BEGIN
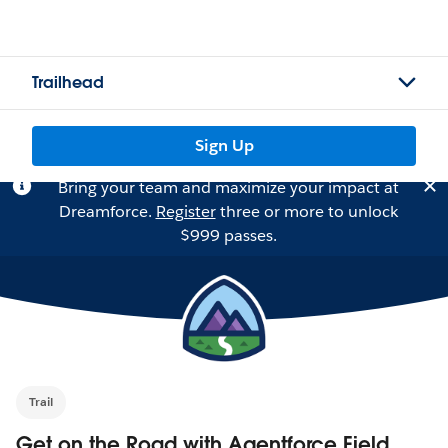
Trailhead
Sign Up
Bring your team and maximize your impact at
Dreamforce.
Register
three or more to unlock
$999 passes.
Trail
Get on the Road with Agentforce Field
END
What is needed:
Copy out the text read from the records above, line for line and unchanged, leaving the pictures out of your answer.

The answer:
Trailhead
Sign Up
Bring your team and maximize your impact at
Dreamforce.
Register
three or more to unlock
$999 passes.
Trail
Get on the Road with Agentforce Field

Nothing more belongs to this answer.